→ 取り組む課題:
a) 疼痛治療についての文章を、二文で要約してください。
b) 疼痛治療についての文章の続きを、最後の文の後から書き継いでください。

→ 提示された文章:
○ ○ ○ ○ ○ ○ ○

MGHでは便秘や吐き気を訴える前に、あらかじめそれらの防止薬を鎮痛薬と合わせて処方しています。以前は私も、患者さんが便秘などの副作用を訴えたときに、初めて対策を考慮するなど大きな違いがありました。緩和ケアの専門医師が常勤するようになった現在では、最初から副作用を防止すべきだとして、患者さんが副作用を訴える前に処方するようになりました。その効果が大きいかどうかは明白ではないですが、最近では少なくとも便秘や吐き気に苦しむ事例は見られなくなりました。

アメリカの疼痛治療では、病気の種類に関わらず、積極的にオピオイドを用いて、疼痛を除去していました。先ほどの患者さんのように、放射線照射による痛み(治療による痛み)でも、積極的にオキシコンチンやモルヒネなどのオピオイド鎮痛薬を使っていきます。もちろん、痛みが消えたら投与も終了します。背中からカテーテルを入れて鎮痛薬を投与する方法もあります。

○ ○ ○ ○ ○ ○ ○

[空間的な変化の記述]

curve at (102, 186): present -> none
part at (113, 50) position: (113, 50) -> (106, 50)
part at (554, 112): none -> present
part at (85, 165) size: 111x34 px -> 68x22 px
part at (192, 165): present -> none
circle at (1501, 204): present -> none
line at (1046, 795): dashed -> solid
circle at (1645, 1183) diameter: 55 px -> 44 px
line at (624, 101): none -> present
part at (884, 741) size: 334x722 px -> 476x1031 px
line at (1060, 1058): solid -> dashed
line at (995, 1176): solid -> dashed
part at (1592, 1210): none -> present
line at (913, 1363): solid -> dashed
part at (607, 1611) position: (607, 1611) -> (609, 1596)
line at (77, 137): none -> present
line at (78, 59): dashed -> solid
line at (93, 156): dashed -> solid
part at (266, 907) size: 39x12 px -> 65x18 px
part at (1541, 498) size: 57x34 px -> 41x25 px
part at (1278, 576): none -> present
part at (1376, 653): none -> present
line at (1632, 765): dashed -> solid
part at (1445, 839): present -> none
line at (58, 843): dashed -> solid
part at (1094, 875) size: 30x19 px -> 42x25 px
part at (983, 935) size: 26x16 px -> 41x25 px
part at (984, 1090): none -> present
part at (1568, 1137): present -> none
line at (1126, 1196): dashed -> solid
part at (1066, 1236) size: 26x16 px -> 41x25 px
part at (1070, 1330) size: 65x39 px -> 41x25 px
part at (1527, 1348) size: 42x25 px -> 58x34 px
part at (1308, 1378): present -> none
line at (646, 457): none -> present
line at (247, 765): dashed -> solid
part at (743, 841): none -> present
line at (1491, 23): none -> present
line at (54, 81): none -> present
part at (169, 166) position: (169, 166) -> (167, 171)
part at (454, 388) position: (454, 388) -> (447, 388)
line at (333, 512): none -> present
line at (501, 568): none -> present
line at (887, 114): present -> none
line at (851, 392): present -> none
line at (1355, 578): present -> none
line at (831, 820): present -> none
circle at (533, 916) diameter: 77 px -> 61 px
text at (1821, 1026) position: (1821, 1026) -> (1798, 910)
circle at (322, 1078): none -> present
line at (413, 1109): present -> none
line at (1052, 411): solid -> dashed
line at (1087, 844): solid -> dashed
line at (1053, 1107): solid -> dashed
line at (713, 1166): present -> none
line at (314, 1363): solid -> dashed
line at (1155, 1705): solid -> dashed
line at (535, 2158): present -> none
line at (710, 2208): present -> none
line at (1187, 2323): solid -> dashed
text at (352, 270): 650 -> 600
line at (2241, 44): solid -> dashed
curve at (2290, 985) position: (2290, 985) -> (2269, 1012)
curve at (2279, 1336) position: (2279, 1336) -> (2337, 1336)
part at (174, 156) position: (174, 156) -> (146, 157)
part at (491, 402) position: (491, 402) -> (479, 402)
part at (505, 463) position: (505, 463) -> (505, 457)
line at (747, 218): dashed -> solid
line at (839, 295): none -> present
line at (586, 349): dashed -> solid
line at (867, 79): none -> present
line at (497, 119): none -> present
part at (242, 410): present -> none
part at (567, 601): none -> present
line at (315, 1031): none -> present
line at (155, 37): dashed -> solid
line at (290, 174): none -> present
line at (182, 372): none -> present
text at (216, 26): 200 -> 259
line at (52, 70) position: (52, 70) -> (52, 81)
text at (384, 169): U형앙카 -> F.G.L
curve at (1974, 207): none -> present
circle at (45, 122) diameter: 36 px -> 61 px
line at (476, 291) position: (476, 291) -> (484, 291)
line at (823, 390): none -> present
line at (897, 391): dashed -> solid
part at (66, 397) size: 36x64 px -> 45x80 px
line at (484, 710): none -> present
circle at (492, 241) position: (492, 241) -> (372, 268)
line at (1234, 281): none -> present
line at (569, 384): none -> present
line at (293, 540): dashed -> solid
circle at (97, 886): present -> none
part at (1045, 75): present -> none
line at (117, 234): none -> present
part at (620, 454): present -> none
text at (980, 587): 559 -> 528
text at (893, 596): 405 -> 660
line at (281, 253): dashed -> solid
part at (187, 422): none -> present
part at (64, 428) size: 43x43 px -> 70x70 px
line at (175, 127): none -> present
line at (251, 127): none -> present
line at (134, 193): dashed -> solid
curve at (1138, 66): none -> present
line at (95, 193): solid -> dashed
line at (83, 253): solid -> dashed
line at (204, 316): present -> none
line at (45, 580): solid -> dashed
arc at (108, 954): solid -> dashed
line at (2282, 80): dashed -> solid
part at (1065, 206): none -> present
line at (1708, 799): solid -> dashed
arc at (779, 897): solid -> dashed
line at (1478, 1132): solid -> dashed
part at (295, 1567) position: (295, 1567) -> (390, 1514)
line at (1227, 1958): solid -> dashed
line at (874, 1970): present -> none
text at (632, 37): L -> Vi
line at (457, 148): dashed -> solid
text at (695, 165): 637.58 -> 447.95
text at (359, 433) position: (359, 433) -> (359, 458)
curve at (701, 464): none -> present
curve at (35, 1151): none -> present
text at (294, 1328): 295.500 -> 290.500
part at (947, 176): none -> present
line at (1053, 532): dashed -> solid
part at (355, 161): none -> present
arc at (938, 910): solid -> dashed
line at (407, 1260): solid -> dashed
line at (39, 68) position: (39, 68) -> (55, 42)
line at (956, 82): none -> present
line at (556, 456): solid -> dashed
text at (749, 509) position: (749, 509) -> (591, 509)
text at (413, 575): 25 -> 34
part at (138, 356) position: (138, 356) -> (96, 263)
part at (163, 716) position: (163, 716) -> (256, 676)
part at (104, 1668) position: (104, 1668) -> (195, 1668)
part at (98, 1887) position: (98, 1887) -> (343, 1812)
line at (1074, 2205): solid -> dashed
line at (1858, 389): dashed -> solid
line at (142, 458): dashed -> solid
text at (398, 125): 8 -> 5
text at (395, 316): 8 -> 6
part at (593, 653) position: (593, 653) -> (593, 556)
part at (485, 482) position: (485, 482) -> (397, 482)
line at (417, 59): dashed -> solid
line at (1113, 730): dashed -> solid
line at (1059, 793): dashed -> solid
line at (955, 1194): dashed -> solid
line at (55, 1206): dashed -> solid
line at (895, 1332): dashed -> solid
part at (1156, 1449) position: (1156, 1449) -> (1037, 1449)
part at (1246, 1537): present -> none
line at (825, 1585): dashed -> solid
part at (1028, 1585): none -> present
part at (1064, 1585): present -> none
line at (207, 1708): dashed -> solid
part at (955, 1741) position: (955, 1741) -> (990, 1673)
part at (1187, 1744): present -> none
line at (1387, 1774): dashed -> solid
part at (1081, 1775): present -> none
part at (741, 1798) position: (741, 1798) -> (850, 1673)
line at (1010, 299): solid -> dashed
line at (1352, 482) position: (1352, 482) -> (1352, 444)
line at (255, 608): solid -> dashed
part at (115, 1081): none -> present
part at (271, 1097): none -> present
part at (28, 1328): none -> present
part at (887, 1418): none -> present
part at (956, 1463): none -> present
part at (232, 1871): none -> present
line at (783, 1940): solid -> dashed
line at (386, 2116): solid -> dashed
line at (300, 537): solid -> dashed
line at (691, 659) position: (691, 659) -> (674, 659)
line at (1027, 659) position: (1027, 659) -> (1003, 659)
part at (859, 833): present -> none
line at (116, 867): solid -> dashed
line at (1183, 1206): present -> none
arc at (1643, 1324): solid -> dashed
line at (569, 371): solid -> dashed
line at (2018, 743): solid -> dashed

○ ○ ○ ○ ○ ○ ○

→ 期待される出力:
a) MGHでは、緩和ケアの専門医師が常勤するようになった現在、患者さんが訴える前から便秘や吐き気の防止薬を鎮痛薬と合わせて処方しており、最近ではそれらに苦しむ事例は見られなくなりました。アメリカの疼痛治療では、病気の種類に関わらず、放射線照射による痛みにもオキシコンチンやモルヒネなどのオピオイドを積極的に用い、痛みが消えたら投与を終了します。

b)
日本の場合、放射線照射による痛みに対しては、持続性のモルヒネやオキシコンチンを保険診療で使用できませんので、1日に5~6回内服しなければならない製剤を使用せざるをえません。持続性のオピオイド鎮痛薬は保険診療ではがん性疼痛にしか使用できません。私たちは痛みの治療に対してもっともっと積極的になるべきであると思います。

日本ではモルヒネなどのオピオイドに対する誤解や偏見がまだまだ存在しています。モルヒネは危険だと誤った説明をする人もいますが、20年も前からWHO(世界保健機関)は有効で安全なオピオイド鎮痛薬の使用法を提唱しています。私たちがん治療に携わっている人たちが前面に立って積極的に働きかけていかなくてはいけないと思います。がん治療の患者さんが、通常の外来で主治医からオピオイドを用いて積極的に痛みを除去しましょうという環境ができていけばいいと思うのです。

そのために、がん治療医師が、疼痛にもう少し目を向けて、その原因を追求し、しっかり取り除いてあげる必要があると思います。

そうすれば、オキシコンチンやモルヒネなどを使用して積極的に痛みをとることによって、患者の気持ちも前向きになり、抗がん剤の治療が効果をあげる確率も高まります。抗がん剤が効けば、痛みも軽減し、鎮痛薬も中止することが可能です。今では抗がん剤の低用量投与によって症状緩和に役立つことも報告されています。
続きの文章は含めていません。